Exposure Time	Kinetic Parameters k (min−1)	R2 (adj.)
0–2 min	0.96645 ± 0.10845	0.9636
2–10 min	0.03919 ± 0.00427	0.97684

indicate that, in the initial stage, a rapid color removal reaction occurs until reaching a critical point of dye exhaustion within 2 min. Subsequently, in the second stage, the color removal reaction proceeds more slowly due to the reduced number of dye molecules remaining. A study conducted by Pankaj et al. [38] reported that color removal follows first-order kinetics. Accordingly, the experiment’s data were fitted to the first-order color removal model using Equation (1). The model parameters obtained from the fitted equation are shown in Table 2. The kinetic parameter (k) transitions from a rapid rate (0.966) in the first stage to a slower rate (0.039) in the second stage, attributed to dye depletion and oxidative degradation induced by RONS. According to Zuo et al. [44]. (2020), the performance of FeSiBP amorphous alloys in degrading the dye Methyl Blue (MB) through a Fenton-like process was analyzed. The study found that the pH of the solution affects the degradation efficiency of the dye. It was observed that the degradation of MB was more effective in acidic conditions (pH 3), with almost 95% of the dye being degraded. However, under neutral conditions (pH 7), the degradation reaction barely occurred within the first 11 min, and only 17% of the dye was degraded.

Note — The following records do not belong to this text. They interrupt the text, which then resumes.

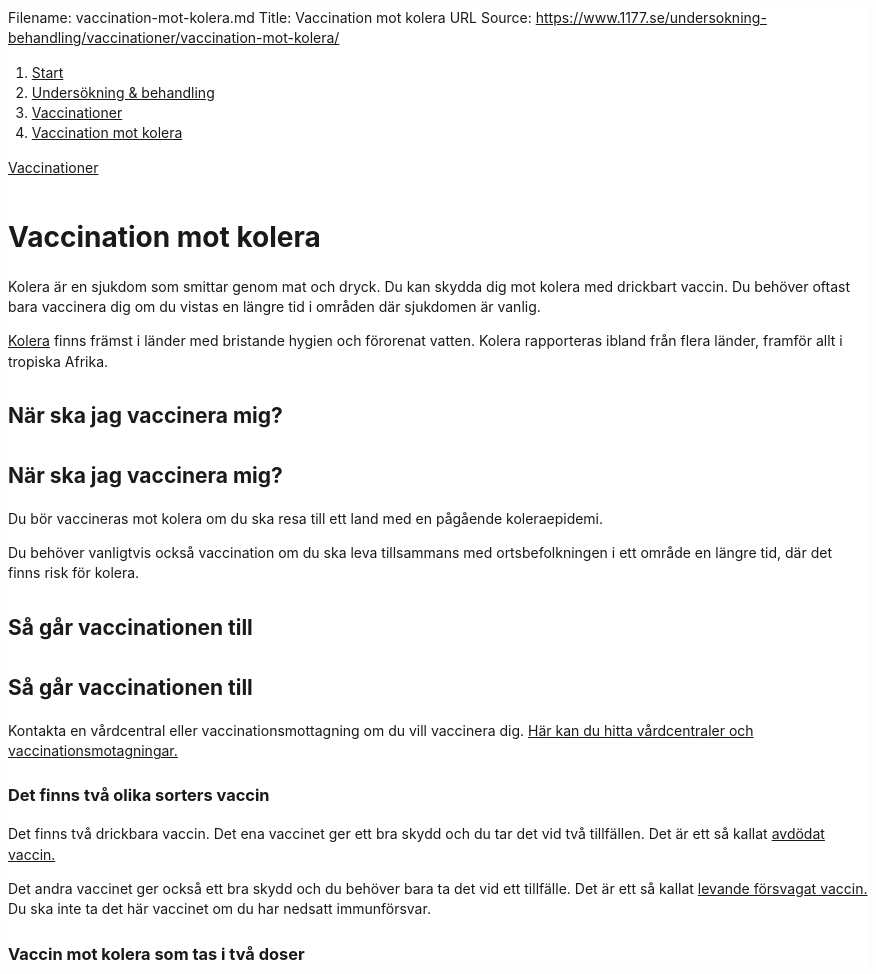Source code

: Filename: vaccination-mot-kolera.md
Title: Vaccination mot kolera
URL Source: https://www.1177.se/undersokning-behandling/vaccinationer/vaccination-mot-kolera/

1.  [Start](https://www.1177.se/)
2.  [Undersökning & behandling](https://www.1177.se/undersokning-behandling/)
3.  [Vaccinationer](https://www.1177.se/undersokning-behandling/vaccinationer/)
4.  [Vaccination mot kolera](https://www.1177.se/undersokning-behandling/vaccinationer/vaccination-mot-kolera/)

[Vaccinationer](https://www.1177.se/undersokning-behandling/vaccinationer/)

Vaccination mot kolera
======================

Kolera är en sjukdom som smittar genom mat och dryck. Du kan skydda dig mot kolera med drickbart vaccin. Du behöver oftast bara vaccinera dig om du vistas en längre tid i områden där sjukdomen är vanlig.

[Kolera](https://www.1177.se/sjukdomar--besvar/mage-och-tarm/infektioner-i-mage-och-tarmar/kolera/) finns främst i länder med bristande hygien och förorenat vatten. Kolera rapporteras ibland från flera länder, framför allt i tropiska Afrika.

När ska jag vaccinera mig?
--------------------------

När ska jag vaccinera mig?
--------------------------

Du bör vaccineras mot kolera om du ska resa till ett land med en pågående koleraepidemi.

Du behöver vanligtvis också vaccination om du ska leva tillsammans med ortsbefolkningen i ett område en längre tid, där det finns risk för kolera.

Så går vaccinationen till
-------------------------

Så går vaccinationen till
-------------------------

Kontakta en vårdcentral eller vaccinationsmottagning om du vill vaccinera dig. [Här kan du hitta vårdcentraler och vaccinationsmotagningar.](https://www.1177.se/hitta-vard/)

### Det finns två olika sorters vaccin

Det finns två drickbara vaccin. Det ena vaccinet ger ett bra skydd och du tar det vid två tillfällen. Det är ett så kallat [avdödat vaccin.](https://www.1177.se/undersokning-behandling/vaccinationer/sa-fungerar-vaccin/#section-95631)

Det andra vaccinet ger också ett bra skydd och du behöver bara ta det vid ett tillfälle. Det är ett så kallat [levande försvagat vaccin.](https://www.1177.se/sjukdomar--besvar/lungor-och-luftvagar/inflammation-och-infektion-ilungor-och-luftror/om-covid-19--coronavirus/om-vaccin-mot-covid-19/sa-fungerar-vaccin/#section-95631) Du ska inte ta det här vaccinet om du har nedsatt immunförsvar.

### **Vaccin mot kolera som tas i två doser**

These findings have important implications in the field of textile dye wastewater treatment, as APPJ treatment shows promise as an efficient and environmentally friendly method to reduce dye pollution. However, this study has some limitations. Further research is required to explore the effects of different dye properties and experimental conditions on the removal process. Additionally, the study did not evaluate the toxicity or potential environmental impact of the oxidation products. Future research should address these limitations to provide a more comprehensive understanding of the dye removal process and its implications.

4. Conclusions

The results of this research demonstrated that the use of an atmospheric-pressure plasma jet (APPJ) on cochineal dye is effective in removing its color. The research revealed that the decoloring process occurs within the initial ten minutes of treatment and comprises two distinguishable stages characterized by first-order kinetics. Throughout the entire ten-minute treatment, almost 90% of the dye color was eliminated due to the reaction between the reactive species (O₃, H₂O₂, NO₂⁻, and NO₃⁻) and the dye molecules. This reaction results in the formation of a highly acidic liquid solution, which can be attributed to the oxidative degradation of the dye. These findings are significant because they demonstrate that APPJ plasma has potential for color removal in various industrial applications, particularly in the textile and paint industries. However, further research is required to investigate the effects of plasma parameters on the degradation of different types of dyes and the environmental impact of the plasma-treated dye samples.